Ben kendimi geleneğe son derece saygı duyan ve geleneğin olmasa olmaz olduğunu düşünen biri olarak görmekteyim. Ancak gelenek kendi kendisini her zaman günceller, şekillendirir ve biz şeriat parametreleri içinde nelerin değişebileceğini nelerin değişemeyeceğini görebiliriz. Bundan dolayı ben ılımlı reformun savunucusuyum. Bazıları bunu şeriatı reddetmek olarak algılıyorlar. Bilakis bu şeriatın yeniden uygulanması ve canlandırılmasıdır. Geleneğe her zaman saygı duyan ve ona bağlı olan biri olarak geleneğin kendi içinde bir moderniteye sahip olduğunu düşünüyorum.

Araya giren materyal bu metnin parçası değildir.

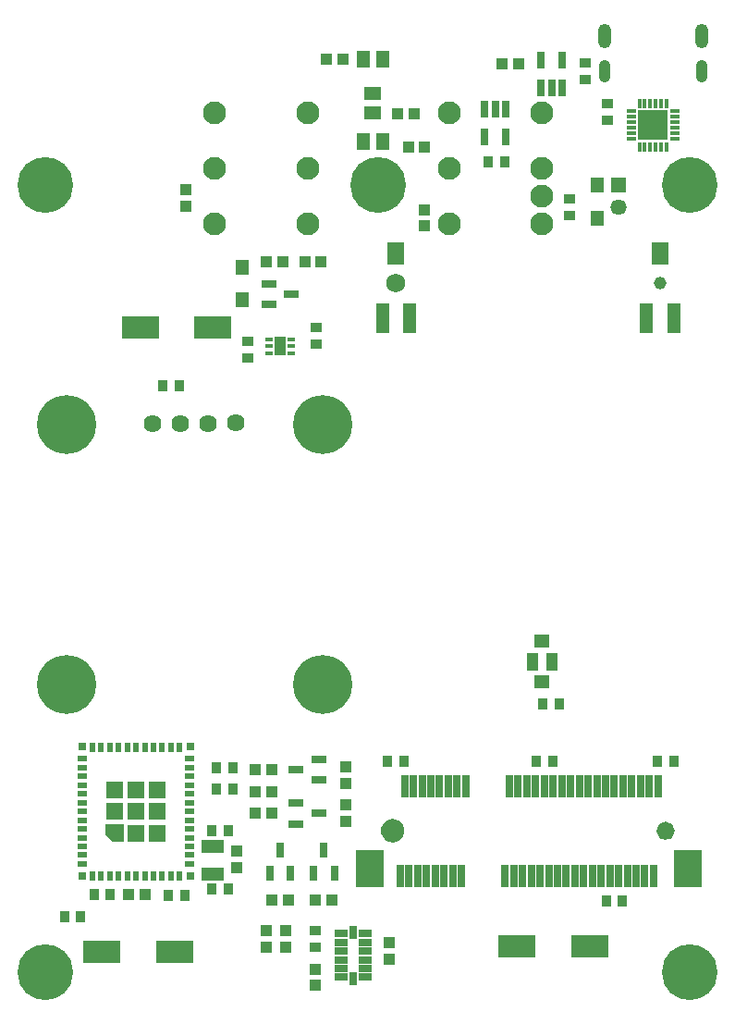
<source format=gts>
G04*
G04 #@! TF.GenerationSoftware,Altium Limited,Altium Designer,21.8.1 (53)*
G04*
G04 Layer_Color=8388736*
%FSLAX24Y24*%
%MOIN*%
G70*
G04*
G04 #@! TF.SameCoordinates,22B1FE7D-4BBE-461E-9046-B7CE90722CBB*
G04*
G04*
G04 #@! TF.FilePolarity,Negative*
G04*
G01*
G75*
%ADD41R,0.0433X0.0669*%
%ADD45R,0.0512X0.1102*%
%ADD46R,0.0630X0.0787*%
%ADD47R,0.0266X0.0846*%
%ADD48R,0.0999X0.1359*%
%ADD49R,0.0433X0.0374*%
%ADD50R,0.0531X0.0276*%
%ADD51R,0.0480X0.0528*%
%ADD52R,0.0374X0.0433*%
%ADD53R,0.1359X0.0789*%
%ADD54R,0.0276X0.0531*%
%ADD55R,0.0197X0.0354*%
%ADD56R,0.0354X0.0197*%
%ADD57R,0.0610X0.0610*%
%ADD58R,0.0315X0.0315*%
%ADD59R,0.0413X0.0394*%
%ADD60R,0.0394X0.0413*%
%ADD61R,0.0472X0.0610*%
%ADD62R,0.0610X0.0472*%
%ADD63R,0.0276X0.0591*%
%ADD64R,0.0551X0.0512*%
%ADD65R,0.1102X0.1102*%
%ADD66O,0.0354X0.0150*%
%ADD67O,0.0150X0.0354*%
%ADD68R,0.0787X0.0472*%
%ADD69R,0.0295X0.0177*%
%ADD70R,0.0256X0.0490*%
%ADD71R,0.0490X0.0256*%
%ADD72R,0.0578X0.0578*%
%ADD73C,0.0578*%
%ADD74C,0.0690*%
%ADD75C,0.0453*%
%ADD76C,0.0827*%
%ADD77C,0.0680*%
%ADD78C,0.0480*%
%ADD79O,0.0425X0.0811*%
%ADD80O,0.0465X0.0890*%
%ADD81C,0.2126*%
%ADD82C,0.0639*%
%ADD83C,0.2008*%
G36*
X3996Y6506D02*
Y5856D01*
X3606D01*
X3346Y6116D01*
Y6506D01*
X3996D01*
D02*
G37*
G36*
X13701Y6683D02*
X13591Y6669D01*
X13489Y6627D01*
X13401Y6559D01*
X13334Y6472D01*
X13292Y6369D01*
X13277Y6260D01*
X13292Y6150D01*
X13334Y6048D01*
X13401Y5960D01*
X13489Y5893D01*
X13591Y5851D01*
X13701Y5836D01*
D01*
X13810Y5851D01*
X13913Y5893D01*
X14000Y5960D01*
X14068Y6048D01*
X14110Y6150D01*
X14124Y6260D01*
X14110Y6369D01*
X14068Y6472D01*
X14000Y6559D01*
X13913Y6627D01*
X13810Y6669D01*
X13701Y6683D01*
D01*
D02*
G37*
G36*
X23543Y6583D02*
X23460Y6572D01*
X23382Y6539D01*
X23315Y6488D01*
X23264Y6421D01*
X23232Y6343D01*
X23221Y6260D01*
X23232Y6176D01*
X23264Y6098D01*
X23315Y6032D01*
X23382Y5980D01*
X23460Y5948D01*
X23543Y5937D01*
D01*
X23627Y5948D01*
X23705Y5980D01*
X23772Y6032D01*
X23823Y6098D01*
X23855Y6176D01*
X23866Y6260D01*
X23855Y6343D01*
X23823Y6421D01*
X23772Y6488D01*
X23705Y6539D01*
X23627Y6572D01*
X23543Y6583D01*
D01*
D02*
G37*
G36*
X19252Y12047D02*
Y12677D01*
X19646D01*
Y12047D01*
X19252D01*
D02*
G37*
G36*
X18543D02*
Y12677D01*
X18937D01*
Y12047D01*
X18543D01*
D02*
G37*
D41*
X9646Y23720D02*
D03*
D45*
X22858Y24744D02*
D03*
X23842D02*
D03*
X14314D02*
D03*
X13330D02*
D03*
D46*
X23350Y27067D02*
D03*
X13822D02*
D03*
D47*
X13976Y4646D02*
D03*
X17756D02*
D03*
X19331D02*
D03*
X20591D02*
D03*
X19961D02*
D03*
X18071D02*
D03*
X18701D02*
D03*
X19016D02*
D03*
X18386D02*
D03*
X20276D02*
D03*
X19646D02*
D03*
X20906D02*
D03*
X14134Y7874D02*
D03*
X14449D02*
D03*
X14764D02*
D03*
X15394D02*
D03*
X16024D02*
D03*
X16339D02*
D03*
X15079D02*
D03*
X15709D02*
D03*
X16181Y4646D02*
D03*
X15866D02*
D03*
X15236D02*
D03*
X14291D02*
D03*
X14921D02*
D03*
X15551D02*
D03*
X14606D02*
D03*
X22953Y7874D02*
D03*
X22638D02*
D03*
X21693D02*
D03*
X21063D02*
D03*
X23268D02*
D03*
X21378D02*
D03*
X22008D02*
D03*
X20748D02*
D03*
X22323D02*
D03*
X21850Y4646D02*
D03*
X22795D02*
D03*
X22480D02*
D03*
X21220D02*
D03*
X21535D02*
D03*
X22165D02*
D03*
X23110D02*
D03*
X20433Y7874D02*
D03*
X18228D02*
D03*
X18543D02*
D03*
X18858D02*
D03*
X17913D02*
D03*
X19803D02*
D03*
X20118D02*
D03*
X19173D02*
D03*
X19488D02*
D03*
D48*
X12884Y4882D02*
D03*
X24360D02*
D03*
D49*
X8465Y23307D02*
D03*
Y23898D02*
D03*
X10945Y24390D02*
D03*
Y23799D02*
D03*
X20630Y33917D02*
D03*
Y33327D02*
D03*
X21457Y31870D02*
D03*
Y32461D02*
D03*
X10906Y2067D02*
D03*
Y2657D02*
D03*
X20079Y29035D02*
D03*
Y28445D02*
D03*
D50*
X10059Y25591D02*
D03*
X9232Y25215D02*
D03*
Y25967D02*
D03*
X11043Y6890D02*
D03*
X10217Y6514D02*
D03*
Y7266D02*
D03*
X11043Y8089D02*
D03*
Y8841D02*
D03*
X10217Y8465D02*
D03*
D51*
X8268Y25394D02*
D03*
Y26575D02*
D03*
X21063Y28346D02*
D03*
Y29528D02*
D03*
D52*
X6004Y22308D02*
D03*
X5413D02*
D03*
X7776Y6260D02*
D03*
X7185D02*
D03*
X7776Y4173D02*
D03*
X7185D02*
D03*
X21398Y3740D02*
D03*
X21988D02*
D03*
X17736Y30354D02*
D03*
X17146D02*
D03*
X19114Y10827D02*
D03*
X19705D02*
D03*
X23248Y8780D02*
D03*
X23839D02*
D03*
X18878D02*
D03*
X19468D02*
D03*
X14114D02*
D03*
X13524D02*
D03*
X3524Y3962D02*
D03*
X2934D02*
D03*
X7343Y8543D02*
D03*
X7933D02*
D03*
X7343Y7756D02*
D03*
X7933D02*
D03*
X5610Y3937D02*
D03*
X6201D02*
D03*
X1870Y3165D02*
D03*
X2461D02*
D03*
D53*
X4596Y24409D02*
D03*
X7216D02*
D03*
X20798Y2087D02*
D03*
X18178D02*
D03*
X3218Y1890D02*
D03*
X5838D02*
D03*
D54*
X9646Y5563D02*
D03*
X10022Y4736D02*
D03*
X9270D02*
D03*
X10844D02*
D03*
X11596D02*
D03*
X11220Y5563D02*
D03*
D55*
X2874Y4636D02*
D03*
X3189D02*
D03*
X3504D02*
D03*
X3819D02*
D03*
X4134D02*
D03*
X4449D02*
D03*
X4764D02*
D03*
X5079D02*
D03*
X5394D02*
D03*
X5709D02*
D03*
X6024D02*
D03*
Y9281D02*
D03*
X5709D02*
D03*
X5394D02*
D03*
X5079D02*
D03*
X4764D02*
D03*
X4449D02*
D03*
X4134D02*
D03*
X3819D02*
D03*
X3504D02*
D03*
X3189D02*
D03*
X2874D02*
D03*
D56*
X6378Y5069D02*
D03*
Y5384D02*
D03*
Y5699D02*
D03*
Y6014D02*
D03*
Y6329D02*
D03*
Y6644D02*
D03*
Y6959D02*
D03*
Y7274D02*
D03*
Y7589D02*
D03*
Y7904D02*
D03*
Y8219D02*
D03*
Y8533D02*
D03*
Y8848D02*
D03*
X2520D02*
D03*
Y8533D02*
D03*
Y8219D02*
D03*
Y7904D02*
D03*
Y7589D02*
D03*
Y7274D02*
D03*
Y6959D02*
D03*
Y6644D02*
D03*
Y6329D02*
D03*
Y6014D02*
D03*
Y5699D02*
D03*
Y5384D02*
D03*
Y5069D02*
D03*
D57*
X4449Y6959D02*
D03*
X3671Y7736D02*
D03*
Y6959D02*
D03*
X4449Y6181D02*
D03*
X5226D02*
D03*
Y6959D02*
D03*
Y7736D02*
D03*
X4449D02*
D03*
D58*
X2500Y4616D02*
D03*
X6398D02*
D03*
Y9301D02*
D03*
X2500D02*
D03*
D59*
X8071Y4941D02*
D03*
Y5531D02*
D03*
X12008Y7972D02*
D03*
Y8563D02*
D03*
X9134Y2657D02*
D03*
Y2067D02*
D03*
X14843Y28051D02*
D03*
Y28642D02*
D03*
X9843Y2067D02*
D03*
Y2657D02*
D03*
X10906Y689D02*
D03*
Y1280D02*
D03*
X13582Y1624D02*
D03*
Y2215D02*
D03*
X12008Y7185D02*
D03*
Y6594D02*
D03*
X6260Y28760D02*
D03*
Y29350D02*
D03*
D60*
X9350Y3772D02*
D03*
X9941D02*
D03*
X11516D02*
D03*
X10925D02*
D03*
X18236Y33898D02*
D03*
X17646D02*
D03*
X4193Y3976D02*
D03*
X4783D02*
D03*
X14862Y30906D02*
D03*
X14272D02*
D03*
X13878Y32087D02*
D03*
X14468D02*
D03*
X9350Y6890D02*
D03*
X8760D02*
D03*
Y8465D02*
D03*
X9350D02*
D03*
X8760Y7677D02*
D03*
X9350D02*
D03*
X11319Y34055D02*
D03*
X11909D02*
D03*
X10532Y26772D02*
D03*
X11122D02*
D03*
X9744D02*
D03*
X9154D02*
D03*
D61*
X12638Y34055D02*
D03*
X13346D02*
D03*
Y31102D02*
D03*
X12638D02*
D03*
D62*
X12992Y32835D02*
D03*
Y32126D02*
D03*
D63*
X17776Y31280D02*
D03*
X17028D02*
D03*
Y32264D02*
D03*
X17402D02*
D03*
X17776D02*
D03*
X19060Y34020D02*
D03*
X19808D02*
D03*
Y33035D02*
D03*
X19434D02*
D03*
X19060D02*
D03*
D64*
X19094Y11634D02*
D03*
Y13091D02*
D03*
D65*
X23086Y31693D02*
D03*
D66*
X23878Y32185D02*
D03*
X23878Y31988D02*
D03*
X23878Y31791D02*
D03*
X23878Y31594D02*
D03*
X23878Y31398D02*
D03*
X23878Y31201D02*
D03*
X22303D02*
D03*
X22303Y31398D02*
D03*
X22303Y31594D02*
D03*
X22303Y31791D02*
D03*
X22303Y31988D02*
D03*
X22303Y32185D02*
D03*
D67*
X23580Y30906D02*
D03*
X23386D02*
D03*
X23189D02*
D03*
X22992D02*
D03*
X22795D02*
D03*
X22599D02*
D03*
Y32480D02*
D03*
X22795D02*
D03*
X22992D02*
D03*
X23189D02*
D03*
X23386D02*
D03*
X23583D02*
D03*
D68*
X7205Y5689D02*
D03*
Y4705D02*
D03*
D69*
X10059Y23976D02*
D03*
Y23720D02*
D03*
Y23465D02*
D03*
X9232D02*
D03*
Y23720D02*
D03*
Y23976D02*
D03*
D70*
X12283Y2598D02*
D03*
Y946D02*
D03*
D71*
X12715Y2559D02*
D03*
Y2244D02*
D03*
Y1929D02*
D03*
Y1614D02*
D03*
Y1299D02*
D03*
Y984D02*
D03*
X11852D02*
D03*
Y1299D02*
D03*
Y1614D02*
D03*
Y1929D02*
D03*
Y2244D02*
D03*
Y2559D02*
D03*
D72*
X21831Y29528D02*
D03*
D73*
Y28740D02*
D03*
D74*
X13822Y25984D02*
D03*
D75*
X23350D02*
D03*
D76*
X7283Y30118D02*
D03*
Y28118D02*
D03*
Y32118D02*
D03*
X10630Y32118D02*
D03*
Y28118D02*
D03*
Y30118D02*
D03*
X15748D02*
D03*
Y28118D02*
D03*
Y32118D02*
D03*
X19094Y32118D02*
D03*
Y30118D02*
D03*
Y29118D02*
D03*
Y28118D02*
D03*
D77*
X13701Y6260D02*
D03*
D78*
X23543Y6260D02*
D03*
D79*
X21358Y33632D02*
D03*
X24862D02*
D03*
D80*
X21358Y34892D02*
D03*
X24862D02*
D03*
D81*
X11183Y11522D02*
D03*
X1931D02*
D03*
X11183Y20893D02*
D03*
X1931D02*
D03*
D82*
X8057Y20953D02*
D03*
X7057Y20932D02*
D03*
X6057D02*
D03*
X5057D02*
D03*
D83*
X1181Y1181D02*
D03*
X24409D02*
D03*
Y29528D02*
D03*
X1181D02*
D03*
X13189D02*
D03*
M02*

</source>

Ben aynı zamanda liberalizmi de eleştiriyorum. Çünkü liberalizm her bireyin kendisi için doğru olanı belirlemesini ister. Liberalizm nefsi vurgular; İslam ise narsist bir din değildir.
Liberalizmin nefse olan vurgusuna değindiniz. Liberalizm ve laiklik bağlamında konuştuğumuzda, bir toplumu ya da bireyleri yönetmesi gereken Tanrı tarafından tanımlanmış bir yasanın gerekli olup olmadığını rasyonel olarak nasıl açıklayabiliriz? İslâm’ın özgürlükleri sınırlandırdığı sorusuna rasyonel olarak nasıl cevap verebiliriz?
İslâm’ın tanımını Allah’a teslimiyettir. İslâm ifadesi aslında Allah’ın bizim üzerimizde tam hakkı olduğuna ve yapacaklarımız hakkında O’nun karar vereceğine iman etmektir. Hz. İbrahim’in gördüğü rüyadan sonra Allah’ın emrine teslimiyeti gibi. Biz gerçek özgürlüğün Allah’a ibadet etmek olduğuna inanıyoruz. Çünkü bu hayattaki nihai amacımız Allah’ın rızasına muvafık olmak ve o manevî lezzete erişmektir.
Batılıların özgürlük tanımı, genel olarak ifade edecek olursak, kişinin iç benliğinin istediğini yapmasına izin verilmesidir. Bu ruhun yozlaşmasıdır, özgürlüğü değil. Hayvani eğilimlerin insanı ele geçirmesidir. Allah Kur’an-ı Kerim’de buyuruyor ki “Eğer hak onların arzularına göre olsaydı göklerde ve yerde bulunanların hepsi kaosa, fitneye ve fesada uğrardı.” Şu anda olanlara baktığımızda gördüğümüz şey tam olarak bu. Aile değeri yok edildi. Cinsiyetin ve ahlakın temel gerçekliği bile alt üst olmuş durumda. Bunlar birer domino etkisi olarak gerçekleşiyor. Bundan dolayı İslâm bizi kendi egomuzdan kurtarmak ve ulvi bir amacımız olduğunu anlamamızı sağlamak için geldi.